So upon rejoining my Netflix account, I was immediately sent my first four films. I didn’t remember what they were about or what they featured. Just that I tend to like to watch a lot of cheesy horror, particularly Japanese.
The first four I got sent to me were: MPD Psycho, Venom, Pulse, and The Blind Swordsman: Zatoichi. Oh, where to begin?
I actually turned off MPD Psycho, which must have been a moment of weakness in which I clicked one of those “If You Liked, then…” I can’t imagine what I liked that was comparable to this. It sounded promising: a detective with multiple personality disorder who stalks a killer who shows signs of his own MPD. It must have been some sort of Japanese serial drama. All the violence and nudity was blurred out with static shots. That bugged me out. Then things just kind of happened out of nowhere. It might have been based on a manga. It would be like trying to watch the unedited versions of the game show that MXC is based on, and without the commentary. I didn’t make it past Episode 2.
Then there was Venom. I think I was on a Bijou Phillips kick and rented some of her stuff to see if my new theory applied.
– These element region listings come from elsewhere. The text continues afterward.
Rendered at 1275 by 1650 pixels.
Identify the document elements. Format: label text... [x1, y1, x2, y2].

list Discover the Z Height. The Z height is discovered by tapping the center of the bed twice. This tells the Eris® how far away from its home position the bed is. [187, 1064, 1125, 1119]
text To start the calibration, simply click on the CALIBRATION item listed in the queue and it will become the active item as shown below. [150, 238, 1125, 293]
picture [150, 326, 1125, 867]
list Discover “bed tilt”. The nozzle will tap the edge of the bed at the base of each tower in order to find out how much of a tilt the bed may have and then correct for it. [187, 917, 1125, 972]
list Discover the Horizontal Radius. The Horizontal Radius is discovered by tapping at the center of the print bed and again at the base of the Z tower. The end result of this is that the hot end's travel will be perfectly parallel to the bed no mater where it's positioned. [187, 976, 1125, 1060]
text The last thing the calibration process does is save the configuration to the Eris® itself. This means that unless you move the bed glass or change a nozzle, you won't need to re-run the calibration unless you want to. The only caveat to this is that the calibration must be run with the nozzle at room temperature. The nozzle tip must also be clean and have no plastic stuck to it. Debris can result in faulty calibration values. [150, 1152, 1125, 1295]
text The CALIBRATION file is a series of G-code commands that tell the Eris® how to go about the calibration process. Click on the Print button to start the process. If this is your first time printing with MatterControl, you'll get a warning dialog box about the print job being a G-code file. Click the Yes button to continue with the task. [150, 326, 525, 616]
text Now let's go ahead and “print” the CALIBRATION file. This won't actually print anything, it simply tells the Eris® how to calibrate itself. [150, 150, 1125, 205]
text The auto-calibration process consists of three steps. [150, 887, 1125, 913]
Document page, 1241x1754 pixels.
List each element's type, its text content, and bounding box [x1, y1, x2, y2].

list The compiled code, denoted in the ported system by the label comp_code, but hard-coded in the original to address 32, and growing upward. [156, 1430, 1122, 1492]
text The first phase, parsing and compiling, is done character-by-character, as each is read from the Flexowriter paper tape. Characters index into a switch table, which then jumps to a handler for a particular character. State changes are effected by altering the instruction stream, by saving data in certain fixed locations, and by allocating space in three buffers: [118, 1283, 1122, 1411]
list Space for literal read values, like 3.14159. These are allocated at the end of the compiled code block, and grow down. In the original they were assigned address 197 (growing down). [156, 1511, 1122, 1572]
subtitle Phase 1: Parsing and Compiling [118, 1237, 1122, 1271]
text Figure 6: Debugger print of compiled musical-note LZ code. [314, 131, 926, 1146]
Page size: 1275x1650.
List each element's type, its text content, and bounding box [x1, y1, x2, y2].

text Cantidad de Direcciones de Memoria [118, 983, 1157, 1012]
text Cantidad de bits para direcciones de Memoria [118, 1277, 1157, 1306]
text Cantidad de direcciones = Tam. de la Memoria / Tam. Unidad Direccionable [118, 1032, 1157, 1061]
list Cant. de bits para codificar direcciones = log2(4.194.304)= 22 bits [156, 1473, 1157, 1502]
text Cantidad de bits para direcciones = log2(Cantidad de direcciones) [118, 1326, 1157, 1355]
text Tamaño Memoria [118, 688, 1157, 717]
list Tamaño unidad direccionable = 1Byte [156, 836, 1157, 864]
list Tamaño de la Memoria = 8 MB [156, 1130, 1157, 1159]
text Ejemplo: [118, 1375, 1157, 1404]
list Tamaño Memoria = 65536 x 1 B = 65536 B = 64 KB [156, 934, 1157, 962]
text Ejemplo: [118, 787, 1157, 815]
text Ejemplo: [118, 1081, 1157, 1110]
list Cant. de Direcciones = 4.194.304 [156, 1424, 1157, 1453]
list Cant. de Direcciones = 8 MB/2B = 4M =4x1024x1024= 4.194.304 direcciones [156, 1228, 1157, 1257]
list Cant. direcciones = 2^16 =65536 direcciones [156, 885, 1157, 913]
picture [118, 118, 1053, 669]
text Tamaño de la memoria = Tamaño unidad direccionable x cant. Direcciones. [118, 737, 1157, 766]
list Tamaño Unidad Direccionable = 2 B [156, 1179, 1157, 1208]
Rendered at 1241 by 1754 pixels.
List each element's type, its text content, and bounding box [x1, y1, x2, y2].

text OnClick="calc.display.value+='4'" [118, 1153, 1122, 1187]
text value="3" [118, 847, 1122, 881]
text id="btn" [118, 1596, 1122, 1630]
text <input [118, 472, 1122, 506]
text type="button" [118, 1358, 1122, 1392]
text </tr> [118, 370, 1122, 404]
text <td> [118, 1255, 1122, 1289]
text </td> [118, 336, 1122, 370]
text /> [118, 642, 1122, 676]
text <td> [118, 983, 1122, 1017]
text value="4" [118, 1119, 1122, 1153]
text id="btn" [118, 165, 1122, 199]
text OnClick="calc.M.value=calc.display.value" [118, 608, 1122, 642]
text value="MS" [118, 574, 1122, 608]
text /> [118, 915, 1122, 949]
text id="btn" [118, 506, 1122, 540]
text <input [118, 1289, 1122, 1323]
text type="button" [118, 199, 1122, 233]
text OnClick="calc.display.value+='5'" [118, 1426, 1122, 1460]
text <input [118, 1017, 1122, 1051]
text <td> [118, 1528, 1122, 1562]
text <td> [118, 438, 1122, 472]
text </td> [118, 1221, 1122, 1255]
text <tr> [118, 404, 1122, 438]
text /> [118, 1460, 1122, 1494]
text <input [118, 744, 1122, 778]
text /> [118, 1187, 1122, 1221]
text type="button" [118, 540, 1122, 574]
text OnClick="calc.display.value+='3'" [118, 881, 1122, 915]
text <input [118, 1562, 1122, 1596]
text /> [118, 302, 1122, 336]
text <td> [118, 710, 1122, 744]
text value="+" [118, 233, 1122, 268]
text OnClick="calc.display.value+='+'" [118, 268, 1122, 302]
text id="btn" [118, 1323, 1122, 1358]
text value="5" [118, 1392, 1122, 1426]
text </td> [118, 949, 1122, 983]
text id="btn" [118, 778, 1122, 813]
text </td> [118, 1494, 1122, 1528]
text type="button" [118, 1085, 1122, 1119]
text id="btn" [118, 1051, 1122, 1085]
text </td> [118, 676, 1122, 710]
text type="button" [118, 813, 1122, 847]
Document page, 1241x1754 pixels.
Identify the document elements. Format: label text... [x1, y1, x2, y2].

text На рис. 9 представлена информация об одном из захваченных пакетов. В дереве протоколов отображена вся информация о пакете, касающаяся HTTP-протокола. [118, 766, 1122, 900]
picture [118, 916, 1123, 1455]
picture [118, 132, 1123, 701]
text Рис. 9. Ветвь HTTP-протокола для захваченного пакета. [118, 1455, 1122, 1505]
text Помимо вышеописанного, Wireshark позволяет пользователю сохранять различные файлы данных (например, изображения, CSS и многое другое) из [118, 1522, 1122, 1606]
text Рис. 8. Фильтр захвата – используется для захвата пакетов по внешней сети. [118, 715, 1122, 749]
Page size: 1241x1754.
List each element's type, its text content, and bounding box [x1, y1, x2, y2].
It seemed like Bijou got crazy naked in Bully and Havoc but then decided that she was a serious actress, or that we’ve all seen enough of her credge and boytits, or else age and heroin are catching up to her and she’s not as hot as once she was (for real, you think we want to see Heather “Dawn Weiner” Matarazzo’s Tarazzo’s, but then you just get a drillbit shave in Hostel 2?). So I got two horror films. This was the first.
Um, Venom is about a shitty New Orleans town, and the old voodoo lady who traps killers souls in snakes. Then she gets into a car wreck and the creepy tow truck driver gets mauled by the snakes and then comes back as Mr. Jangles, because his keys jangle. Nobody ever once refers to him by this name. Ever. The only place you see it is on the Netflix sleeve. Mr. Jangles has to kill everyone because it’s a horror movie, not out of any sort of legitimate motivation. And he kills everyone with a crowbar. I could see one person, mabye two. But everyone? You suck.
I can imagine this being pitched as gritty and cultural, because it deals with voodoo. Like whenever there are more than three black people in a movie and they call it “urban” and stop spelling words correctly in the title. This is about as voodoo as an episode of Scooby Doo. The killer is lame, the actors are incredibly lame, and the murders aren’t even that gory.
Then we’ve got Pulse which I think is a remake of Pulse which was a remake of Pulse. I’ve got about three titles on Netflix marked “Pulse”. I heard about a movie Pulse that was supposedly pretty good. I’m pretty fucking sure this was not it.
Madeline Stowe plays Mischa Barton’s mom, and they pick up a creepy hitchhiker (Bijou!) who turns out to be part of a cult. Snotty Mischa runs away with them at a truck stop, and then Madeline Stowe has to go hunt her down. I think the director dropped a whole lotta acid and then watched Breakdown with Kurt Russell and then tried to recreate what he saw with a camcorder. Not only is this the most poorly lit piece of crap ever made, it has the nerve to have Jonathan Rhys-Meyers in it, it what was surely a bid to derail his career. The movie devolves into this trippy hippy shit that’s worse, WORSE, than The Tripper. And that killer was a guy in a Ronald Reagan mask chopping hippies with an axe. For reals.
The Blind Swordsman: Zatoichi. Well, this was the best of the lot. But not as good as I had hoped it would be. It was my fault for having gotten done watching so much Kurosawa. When his samurais cut people, blood flies. There was this weird digitalized blood in this movie. But not as much as I had wanted there to be. There’s a reason I like Kill Bill. And that reason is buckets of blood. All I ask is if you kill someone with a sword, knock off a limb or head or at the very least, spray a whole lot of blood. I don’t want historical or anatomical accuracy. I want a high body count and smeary red lens.